**INPUT FOR THIS TASK**.

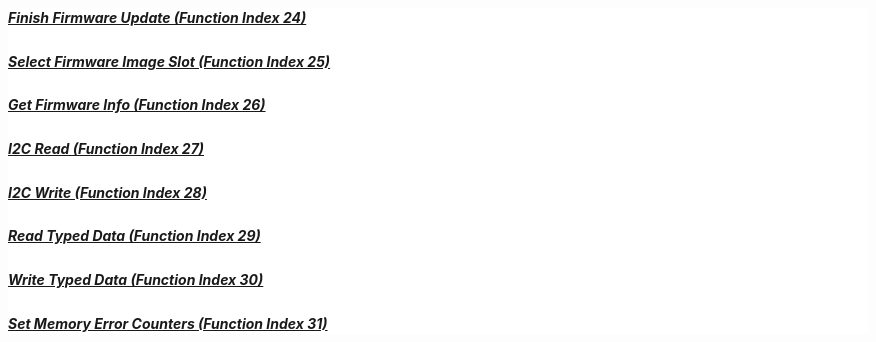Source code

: ##### [Finish Firmware Update (Function Index 24)](finish-firmware-update--function-index-24-.md)
##### [Select Firmware Image Slot (Function Index 25)](select-firmware-image-slot--function-index-25-.md)
##### [Get Firmware Info (Function Index 26)](get-firmware-info--function-index-26-.md)
##### [I2C Read (Function Index 27)](i2c-read--function-index-27-.md)
##### [I2C Write (Function Index 28)](i2c-write--function-index-28-.md)
##### [Read Typed Data (Function Index 29)](read-typed-data--function-index-29-.md)
##### [Write Typed Data (Function Index 30)](write-typed-data--function-index-30-.md)
##### [Set Memory Error Counters (Function Index 31)](set-memory-error-counters--function-index-31-.md)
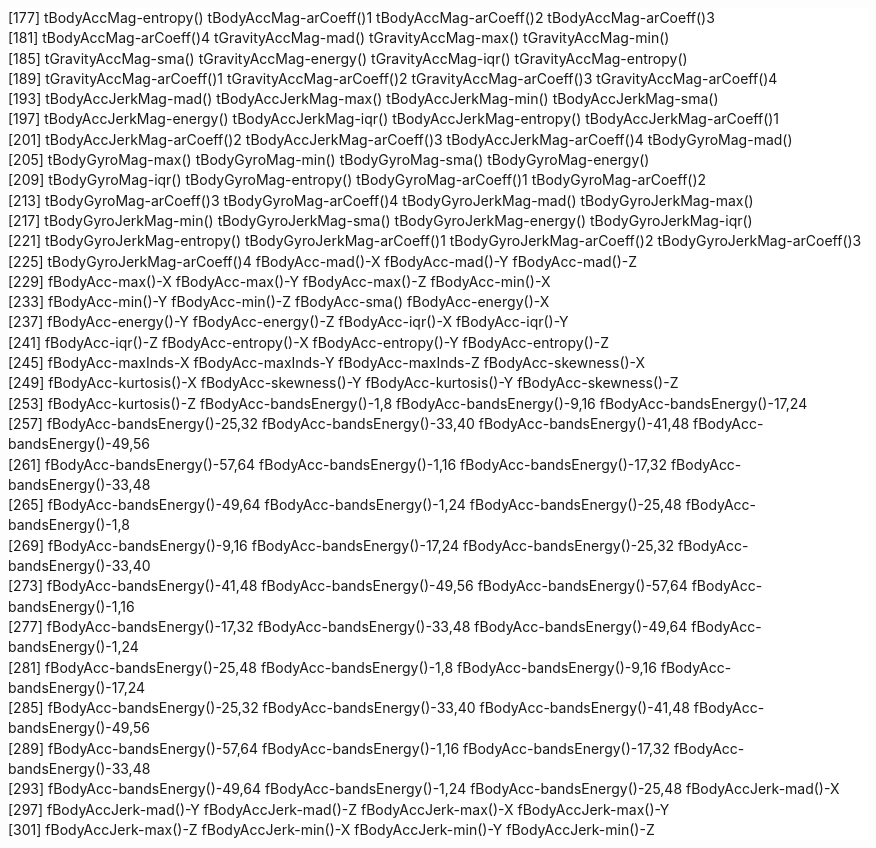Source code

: [177] tBodyAccMag-entropy()                tBodyAccMag-arCoeff()1               tBodyAccMag-arCoeff()2               tBodyAccMag-arCoeff()3              
[181] tBodyAccMag-arCoeff()4               tGravityAccMag-mad()                 tGravityAccMag-max()                 tGravityAccMag-min()                
[185] tGravityAccMag-sma()                 tGravityAccMag-energy()              tGravityAccMag-iqr()                 tGravityAccMag-entropy()            
[189] tGravityAccMag-arCoeff()1            tGravityAccMag-arCoeff()2            tGravityAccMag-arCoeff()3            tGravityAccMag-arCoeff()4           
[193] tBodyAccJerkMag-mad()                tBodyAccJerkMag-max()                tBodyAccJerkMag-min()                tBodyAccJerkMag-sma()               
[197] tBodyAccJerkMag-energy()             tBodyAccJerkMag-iqr()                tBodyAccJerkMag-entropy()            tBodyAccJerkMag-arCoeff()1          
[201] tBodyAccJerkMag-arCoeff()2           tBodyAccJerkMag-arCoeff()3           tBodyAccJerkMag-arCoeff()4           tBodyGyroMag-mad()                  
[205] tBodyGyroMag-max()                   tBodyGyroMag-min()                   tBodyGyroMag-sma()                   tBodyGyroMag-energy()               
[209] tBodyGyroMag-iqr()                   tBodyGyroMag-entropy()               tBodyGyroMag-arCoeff()1              tBodyGyroMag-arCoeff()2             
[213] tBodyGyroMag-arCoeff()3              tBodyGyroMag-arCoeff()4              tBodyGyroJerkMag-mad()               tBodyGyroJerkMag-max()              
[217] tBodyGyroJerkMag-min()               tBodyGyroJerkMag-sma()               tBodyGyroJerkMag-energy()            tBodyGyroJerkMag-iqr()              
[221] tBodyGyroJerkMag-entropy()           tBodyGyroJerkMag-arCoeff()1          tBodyGyroJerkMag-arCoeff()2          tBodyGyroJerkMag-arCoeff()3         
[225] tBodyGyroJerkMag-arCoeff()4          fBodyAcc-mad()-X                     fBodyAcc-mad()-Y                     fBodyAcc-mad()-Z                    
[229] fBodyAcc-max()-X                     fBodyAcc-max()-Y                     fBodyAcc-max()-Z                     fBodyAcc-min()-X                    
[233] fBodyAcc-min()-Y                     fBodyAcc-min()-Z                     fBodyAcc-sma()                       fBodyAcc-energy()-X                 
[237] fBodyAcc-energy()-Y                  fBodyAcc-energy()-Z                  fBodyAcc-iqr()-X                     fBodyAcc-iqr()-Y                    
[241] fBodyAcc-iqr()-Z                     fBodyAcc-entropy()-X                 fBodyAcc-entropy()-Y                 fBodyAcc-entropy()-Z                
[245] fBodyAcc-maxInds-X                   fBodyAcc-maxInds-Y                   fBodyAcc-maxInds-Z                   fBodyAcc-skewness()-X               
[249] fBodyAcc-kurtosis()-X                fBodyAcc-skewness()-Y                fBodyAcc-kurtosis()-Y                fBodyAcc-skewness()-Z               
[253] fBodyAcc-kurtosis()-Z                fBodyAcc-bandsEnergy()-1,8           fBodyAcc-bandsEnergy()-9,16          fBodyAcc-bandsEnergy()-17,24        
[257] fBodyAcc-bandsEnergy()-25,32         fBodyAcc-bandsEnergy()-33,40         fBodyAcc-bandsEnergy()-41,48         fBodyAcc-bandsEnergy()-49,56        
[261] fBodyAcc-bandsEnergy()-57,64         fBodyAcc-bandsEnergy()-1,16          fBodyAcc-bandsEnergy()-17,32         fBodyAcc-bandsEnergy()-33,48        
[265] fBodyAcc-bandsEnergy()-49,64         fBodyAcc-bandsEnergy()-1,24          fBodyAcc-bandsEnergy()-25,48         fBodyAcc-bandsEnergy()-1,8          
[269] fBodyAcc-bandsEnergy()-9,16          fBodyAcc-bandsEnergy()-17,24         fBodyAcc-bandsEnergy()-25,32         fBodyAcc-bandsEnergy()-33,40        
[273] fBodyAcc-bandsEnergy()-41,48         fBodyAcc-bandsEnergy()-49,56         fBodyAcc-bandsEnergy()-57,64         fBodyAcc-bandsEnergy()-1,16         
[277] fBodyAcc-bandsEnergy()-17,32         fBodyAcc-bandsEnergy()-33,48         fBodyAcc-bandsEnergy()-49,64         fBodyAcc-bandsEnergy()-1,24         
[281] fBodyAcc-bandsEnergy()-25,48         fBodyAcc-bandsEnergy()-1,8           fBodyAcc-bandsEnergy()-9,16          fBodyAcc-bandsEnergy()-17,24        
[285] fBodyAcc-bandsEnergy()-25,32         fBodyAcc-bandsEnergy()-33,40         fBodyAcc-bandsEnergy()-41,48         fBodyAcc-bandsEnergy()-49,56        
[289] fBodyAcc-bandsEnergy()-57,64         fBodyAcc-bandsEnergy()-1,16          fBodyAcc-bandsEnergy()-17,32         fBodyAcc-bandsEnergy()-33,48        
[293] fBodyAcc-bandsEnergy()-49,64         fBodyAcc-bandsEnergy()-1,24          fBodyAcc-bandsEnergy()-25,48         fBodyAccJerk-mad()-X                
[297] fBodyAccJerk-mad()-Y                 fBodyAccJerk-mad()-Z                 fBodyAccJerk-max()-X                 fBodyAccJerk-max()-Y                
[301] fBodyAccJerk-max()-Z                 fBodyAccJerk-min()-X                 fBodyAccJerk-min()-Y                 fBodyAccJerk-min()-Z                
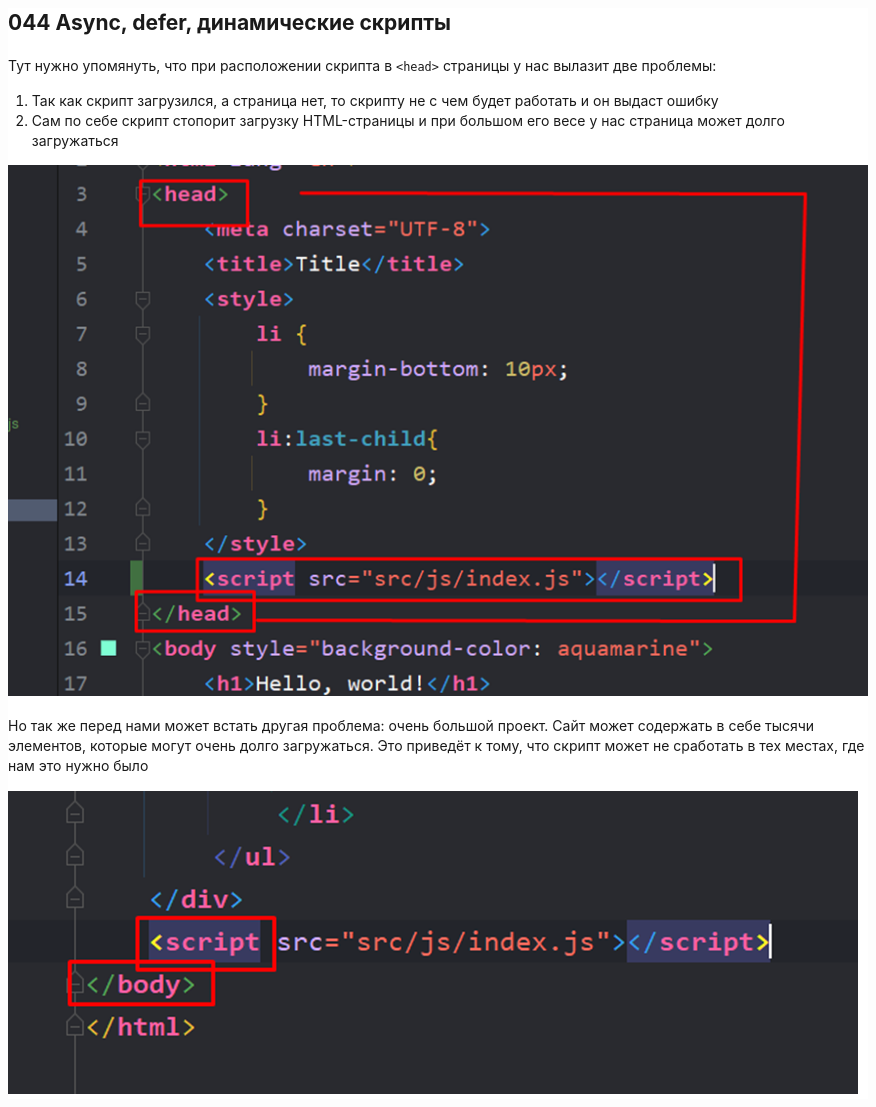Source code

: ## 044 Async, defer, динамические скрипты

Тут нужно упомянуть, что при расположении скрипта в `<head>` страницы у нас вылазит две проблемы:

1. Так как скрипт загрузился, а страница нет, то скрипту не с чем будет работать и он выдаст ошибку
2. Сам по себе скрипт стопорит загрузку HTML-страницы и при большом его весе у нас страница может долго загружаться

![](_png/ccbe57a890d57702edf81dc48be4de8d.png)

Но так же перед нами может встать другая проблема: очень большой проект. Сайт может содержать в себе тысячи элементов, которые могут очень долго загружаться. Это приведёт к тому, что скрипт может не сработать в тех местах, где нам это нужно было

![](_png/59dc286a5e8fe765614e7239531a1c6f.png)
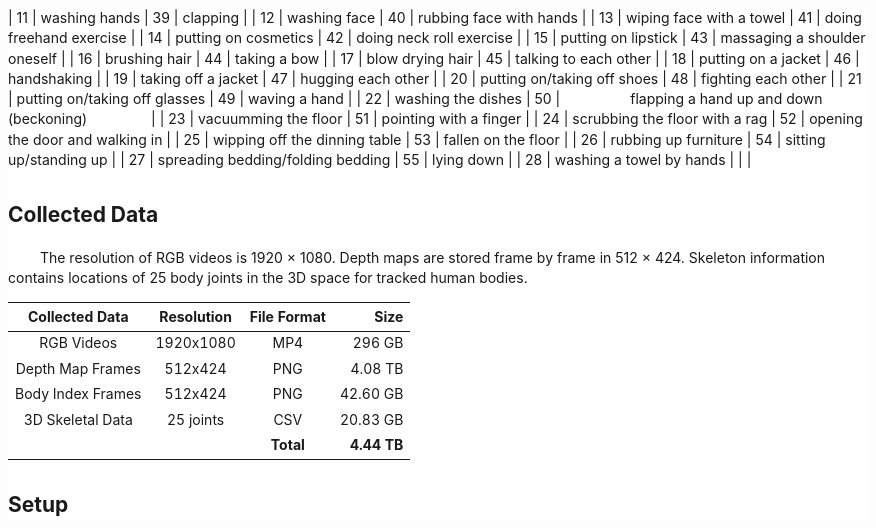 |  11 | washing  hands                                             | 39 |    clapping                                   |
|  12 |  washing  face                                             | 40 |     rubbing  face with hands                  |
|  13 |  wiping  face with a towel                                 | 41 |     doing  freehand exercise                  |
|  14 |  putting  on cosmetics                                     | 42 |    doing  neck roll exercise                  |
|  15 |  putting  on lipstick                                      | 43 |   massaging  a shoulder oneself               |
|  16 |  brushing  hair                                            | 44 |    taking  a bow                              |
|  17 |  blow  drying hair                                         | 45 |    talking  to each other                     |
|  18 |  putting  on a jacket                                      | 46 |    handshaking                                |
|  19 |  taking  off a jacket                                      | 47 |  hugging  each other                          |
|  20 |  putting  on/taking off shoes                              | 48 |   fighting  each other                        |
|  21 | putting  on/taking off glasses                             | 49 |    waving  a hand                             |
|  22 |  washing  the dishes                                       | 50 |　　　　　flapping  a hand up and down (beckoning) 　　　　    |
|  23 |  vacuumming  the floor                                     | 51 |    pointing  with a finger                    |
|  24 |  scrubbing  the floor with a rag                           | 52 | opening  the door and walking in              |
|  25 |  wipping  off the dinning table                            | 53 |    fallen  on the floor                       |
|  26 |  rubbing  up furniture                                     | 54 |    sitting  up/standing up                    |
|  27 |  spreading  bedding/folding bedding                        | 55 |  lying  down                                  |
|  28 |  washing  a towel by hands                                 |    |                                               |

## Collected Data

&emsp;&emsp; The resolution of RGB videos is 1920 × 1080. Depth maps are stored frame by frame in 512 × 424. Skeleton information contains locations of 25 body joints in the 3D space for tracked human bodies.

|  Collected Data   | Resolution | File Format |       Size |
| :---------------: | :--------: | :---------: | ---------: |
|    RGB Videos     | 1920x1080  |     MP4     |     296 GB |
| Depth Map Frames  |  512x424   |     PNG     |     4.08 TB |
| Body Index Frames |  512x424   |     PNG     |    42.60 GB |
| 3D Skeletal Data  | 25 joints  |     CSV     |    20.83 GB |
|                   |            |  **Total**  | **4.44 TB** |

## Setup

**DIRECTIONS**. Please write out exactly, and only, the lines from the beginning of the entries through the line containing "##### [Get Firmware", including both and skipping all pictures.

**WRITTEN RESPONSE**.
Source code

: ##### [Finish Firmware Update (Function Index 24)](finish-firmware-update--function-index-24-.md)
##### [Select Firmware Image Slot (Function Index 25)](select-firmware-image-slot--function-index-25-.md)
##### [Get Firmware Info (Function Index 26)](get-firmware-info--function-index-26-.md)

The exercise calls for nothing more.